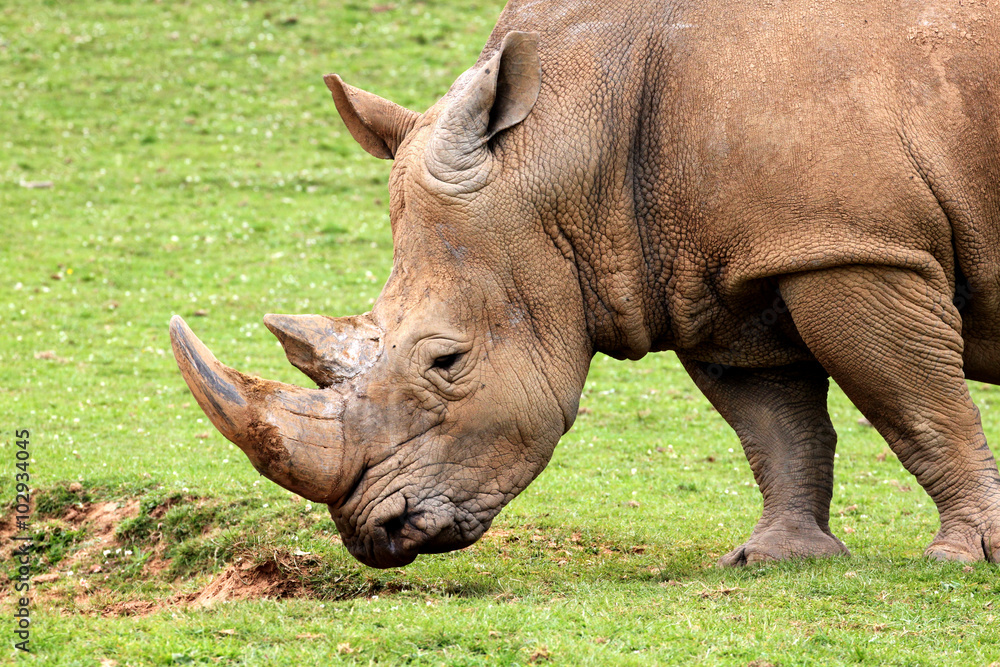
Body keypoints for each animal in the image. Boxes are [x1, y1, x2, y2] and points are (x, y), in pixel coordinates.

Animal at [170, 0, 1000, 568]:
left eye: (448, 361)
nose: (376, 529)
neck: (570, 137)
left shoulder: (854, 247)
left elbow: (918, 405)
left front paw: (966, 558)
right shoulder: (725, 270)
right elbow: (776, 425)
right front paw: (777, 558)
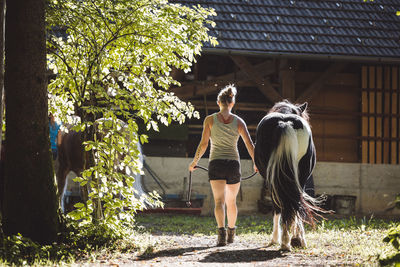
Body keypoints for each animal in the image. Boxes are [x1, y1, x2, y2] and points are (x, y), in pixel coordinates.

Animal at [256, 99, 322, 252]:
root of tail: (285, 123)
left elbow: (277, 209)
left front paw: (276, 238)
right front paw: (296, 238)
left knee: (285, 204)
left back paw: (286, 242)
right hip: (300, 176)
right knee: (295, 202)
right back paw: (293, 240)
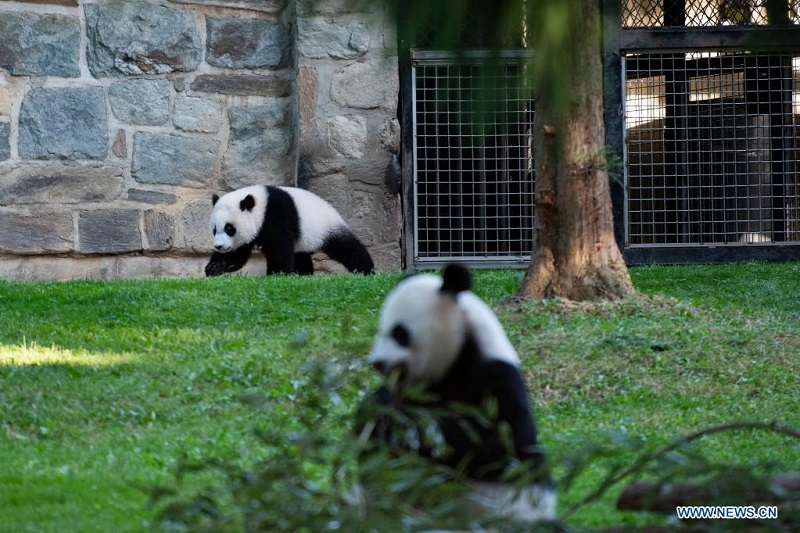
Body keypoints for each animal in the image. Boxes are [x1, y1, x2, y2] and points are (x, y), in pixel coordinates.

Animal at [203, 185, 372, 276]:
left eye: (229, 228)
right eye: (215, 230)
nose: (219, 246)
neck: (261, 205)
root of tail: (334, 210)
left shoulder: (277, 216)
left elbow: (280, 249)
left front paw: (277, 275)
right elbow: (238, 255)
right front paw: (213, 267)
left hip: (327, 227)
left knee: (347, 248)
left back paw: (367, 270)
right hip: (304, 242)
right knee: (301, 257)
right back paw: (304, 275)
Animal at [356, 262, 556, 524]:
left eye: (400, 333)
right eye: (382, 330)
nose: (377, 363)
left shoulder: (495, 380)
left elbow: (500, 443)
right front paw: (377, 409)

• • • • •

(Requirement)
Would you set down each line of the data exactly, with no images included?

(Answer box)
Body keypoints for each animal in the image. Boxes are [x1, y1, x2, y2] and points are (x, y), in pixel coordinates.

Animal at [170, 0, 1000, 568]:
left eye: (448, 361)
nose: (376, 529)
neck: (570, 137)
left shoulder: (854, 247)
left elbow: (918, 405)
left front paw: (966, 558)
right shoulder: (725, 270)
right elbow: (776, 425)
right front paw: (777, 558)
Body keypoints for each animal in the image. Boxes are [x1, y1, x2, y2] and points are (x, y), in pixel coordinates.

Animal at [256, 99, 322, 252]:
root of tail: (285, 123)
left elbow: (277, 209)
left front paw: (276, 238)
right front paw: (296, 238)
left knee: (285, 204)
left back paw: (286, 242)
right hip: (300, 176)
right knee: (295, 202)
right back paw: (293, 240)
Body keypoints for each animal in the image. Boxes are [x1, y1, x2, y2] and points are (x, y), in pixel coordinates.

Animal at [203, 185, 372, 276]:
left eye: (229, 228)
right eye: (215, 230)
nose: (219, 246)
neck: (261, 205)
root of tail: (334, 210)
left shoulder: (277, 216)
left elbow: (280, 249)
left front paw: (277, 275)
right elbow: (238, 255)
right front paw: (213, 267)
left hip: (327, 227)
left knee: (347, 248)
left back paw: (367, 270)
right hip: (304, 242)
right knee: (301, 257)
right back paw: (304, 275)
Animal at [356, 262, 556, 524]:
left eye: (400, 333)
right eye: (382, 330)
nose: (377, 363)
left shoulder: (495, 380)
left elbow: (500, 443)
right front paw: (377, 409)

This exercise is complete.